A: While taking all sites into consideration, we will be prioritizing sites based on experience with placement and management of PbtO2 monitors. We will be contacting the highest priority sites no later than September 10. BOOST will only include sites that use PbtO2 monitors. For sites who do not currently have or use PbtO2 monitors but intend to, you will need to demonstrate experience in using brain tissue oxygen monitors for patient care in TBI patients. Our expectation is that sites should have successfully placed and used PbtO2 monitors at least 3 times in the past 6 months to be considered as a BOOST site. After your site has placed at least 3 PbtO2 monitors, the site PI should contact Dr. Shutter (firstname.lastname@example.org) to confirm this information. We encourage all sites to begin preparations now, and will move forward with sites as they complete this process and are ready to get started. We budgeted for 45 actively enrolling sites in BOOST3.
Q: What will be involved in the process of ceding to the central IRB (Advarra)?
A: Consistent with NIH guidelines, BOOST 3 will be using a central IRB. The answer to this question and others about cIRB can be found on the following SIREN page: Resources and Steps for Relying on the SIREN ER-CIRB
Q: My site IRB uses Smart IRB for reliance agreements. How does that work?
A: Please contact your IRB for assistance with this. You can also reference instructions from Advarra: Using Smart IRB
Q: What is expected of each site for the EFIC process for this trial?
A: Sites with experience conducting EFIC activities can expect to propose community consultation and public disclosure (CC/PD) activities similar to the efforts undertaken in previous trials.
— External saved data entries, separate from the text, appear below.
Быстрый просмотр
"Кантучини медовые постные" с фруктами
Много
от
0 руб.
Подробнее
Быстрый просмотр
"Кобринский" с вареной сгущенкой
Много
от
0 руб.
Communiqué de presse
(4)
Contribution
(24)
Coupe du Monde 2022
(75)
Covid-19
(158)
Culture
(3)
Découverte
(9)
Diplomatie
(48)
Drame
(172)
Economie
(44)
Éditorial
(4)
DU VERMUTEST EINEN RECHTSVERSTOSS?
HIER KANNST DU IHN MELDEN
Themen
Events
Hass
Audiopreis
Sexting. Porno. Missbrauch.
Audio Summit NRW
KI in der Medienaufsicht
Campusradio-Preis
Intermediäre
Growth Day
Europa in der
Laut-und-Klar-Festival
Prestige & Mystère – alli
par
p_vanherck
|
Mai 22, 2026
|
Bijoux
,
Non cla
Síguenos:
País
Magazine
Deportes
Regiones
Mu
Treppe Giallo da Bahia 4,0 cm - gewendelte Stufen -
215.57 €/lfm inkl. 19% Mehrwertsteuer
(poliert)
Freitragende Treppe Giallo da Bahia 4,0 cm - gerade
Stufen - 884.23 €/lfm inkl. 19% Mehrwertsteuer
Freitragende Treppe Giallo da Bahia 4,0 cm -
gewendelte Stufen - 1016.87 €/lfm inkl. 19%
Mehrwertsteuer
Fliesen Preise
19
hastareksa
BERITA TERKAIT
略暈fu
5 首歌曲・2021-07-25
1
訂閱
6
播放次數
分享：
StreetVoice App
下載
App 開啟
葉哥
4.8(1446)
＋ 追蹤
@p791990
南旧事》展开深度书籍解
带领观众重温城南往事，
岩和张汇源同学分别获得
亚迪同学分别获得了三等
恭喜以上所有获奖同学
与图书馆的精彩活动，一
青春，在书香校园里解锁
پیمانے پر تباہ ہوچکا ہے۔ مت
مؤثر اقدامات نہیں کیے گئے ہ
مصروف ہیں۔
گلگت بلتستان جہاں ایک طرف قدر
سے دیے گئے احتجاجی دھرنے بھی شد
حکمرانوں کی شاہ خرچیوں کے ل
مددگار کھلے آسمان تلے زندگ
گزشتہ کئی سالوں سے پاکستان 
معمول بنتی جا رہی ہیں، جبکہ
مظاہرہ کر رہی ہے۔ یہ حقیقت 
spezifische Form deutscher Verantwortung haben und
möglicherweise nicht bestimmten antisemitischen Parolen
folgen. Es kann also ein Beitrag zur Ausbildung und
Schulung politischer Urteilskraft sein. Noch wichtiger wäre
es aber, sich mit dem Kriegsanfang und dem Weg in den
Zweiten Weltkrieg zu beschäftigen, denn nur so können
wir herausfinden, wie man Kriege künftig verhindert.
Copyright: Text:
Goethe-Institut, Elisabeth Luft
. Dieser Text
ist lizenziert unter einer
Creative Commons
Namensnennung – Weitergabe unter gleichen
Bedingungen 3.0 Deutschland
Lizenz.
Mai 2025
However, the cIRB may yet request the overall trial EFIC plan to have some additional or different requirements. An EFIC plan for sites to use to build out your local CC/PD plan will be made available as soon as it has been cIRB approved. Centrally, the CCC will create CC/PD related resources and templates for local use, e.g, videos, brochures, ads, flyers, slide sets, self-administered survey instruments, etc. CC and PD results and event data will be collected centrally in WebDCU™ for generating reports for the cIRB. There will be startup funds allocated to perform the required EFIC activities. If you have additional questions please contact Deneil Harney email@example.com 734-232-2132
Q: How will BOOST 3 data be managed?
A: The BOOST 3 database is currently being built in the WebDCU™ clinical trial management system. WebDCU is housed at the Data Coordination Center (DCC) at the Medical University of South Carolina (MUSC). All trial data will be maintained in this secured system, including CRFs, regulatory requirements, and EFIC CC and PD activities. The central IRB application process will also take place in this system. Training and instructional materials will be provided to facilitate use of each component of the database.
Q: How will local site training take place?
A: Sites will be responsible for training their local study teams and clinical staff initially and throughout the course of the trial. The SIREN CCC will provide training materials, available online for easy access (protocol training, in-service slides, etc.), as well as study materials to be distributed locally (e.g. pocket cards, trial posters, etc.). As sites develop their own materials, we encourage sharing across the network and can post these materials in the BOOST 3 Toolbox.
Q: What trial equipment will be provided to sites?
A: The SIREN CCC will be lending Moberg CNS monitors (CNS-310) to all enrolling sites. So long as sites continue to enroll, the devices will remain on site. Should sites discontinue enrollment, the devices will be returned to the SIREN CCC. Pbt02 monitors will not be provided by the SIREN CCC. For enrolling sites, startup payments will include some funds to partially offset the cost of site’s PbtO2 ownership. The cost of probes is built into per subject payments.
Q: What is the per subject reimbursement?
A: The per subject reimbursement has not yet been finalized. However, it is expected to be approximately $12,500, which is inclusive of indirects. Per subject reimbursement will be milestone driven.
Q: Will there be an initial BOOST 3 Investigator Meeting?
A: Yes. We anticipate that this will take place in the first quarter of 2019. Meeting details and location will be distributed as soon as we have further information.